**Assignment**
Using the listing below, select the lines with the word "ArticlePeer" and copy them.

**Input for this task**

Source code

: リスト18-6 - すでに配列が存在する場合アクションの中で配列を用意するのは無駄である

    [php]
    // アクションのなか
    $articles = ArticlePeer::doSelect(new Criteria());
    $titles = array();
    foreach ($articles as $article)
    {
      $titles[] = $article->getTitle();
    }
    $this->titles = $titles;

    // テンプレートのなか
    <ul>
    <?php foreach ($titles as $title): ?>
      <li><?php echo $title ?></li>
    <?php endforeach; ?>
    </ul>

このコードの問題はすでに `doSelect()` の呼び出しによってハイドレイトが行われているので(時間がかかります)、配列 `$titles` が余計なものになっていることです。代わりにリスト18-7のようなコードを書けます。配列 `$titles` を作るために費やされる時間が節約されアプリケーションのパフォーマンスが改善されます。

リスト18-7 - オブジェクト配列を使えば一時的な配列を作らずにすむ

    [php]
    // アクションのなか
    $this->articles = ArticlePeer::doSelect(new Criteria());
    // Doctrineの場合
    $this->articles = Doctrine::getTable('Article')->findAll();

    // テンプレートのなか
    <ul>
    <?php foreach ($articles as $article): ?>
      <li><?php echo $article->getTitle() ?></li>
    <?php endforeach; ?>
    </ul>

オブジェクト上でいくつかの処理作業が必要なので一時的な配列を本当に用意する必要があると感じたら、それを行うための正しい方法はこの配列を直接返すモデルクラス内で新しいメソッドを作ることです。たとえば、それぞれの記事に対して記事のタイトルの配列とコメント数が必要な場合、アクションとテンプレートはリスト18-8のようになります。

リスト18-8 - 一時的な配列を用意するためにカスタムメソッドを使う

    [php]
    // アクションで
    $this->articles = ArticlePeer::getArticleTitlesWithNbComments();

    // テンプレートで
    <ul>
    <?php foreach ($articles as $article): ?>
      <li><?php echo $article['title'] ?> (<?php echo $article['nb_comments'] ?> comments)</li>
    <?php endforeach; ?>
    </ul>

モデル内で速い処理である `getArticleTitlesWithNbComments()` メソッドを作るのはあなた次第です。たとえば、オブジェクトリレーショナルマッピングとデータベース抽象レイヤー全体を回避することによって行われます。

**Your solution**
    $articles = ArticlePeer::doSelect(new Criteria());
    $this->articles = ArticlePeer::doSelect(new Criteria());
    $this->articles = ArticlePeer::getArticleTitlesWithNbComments();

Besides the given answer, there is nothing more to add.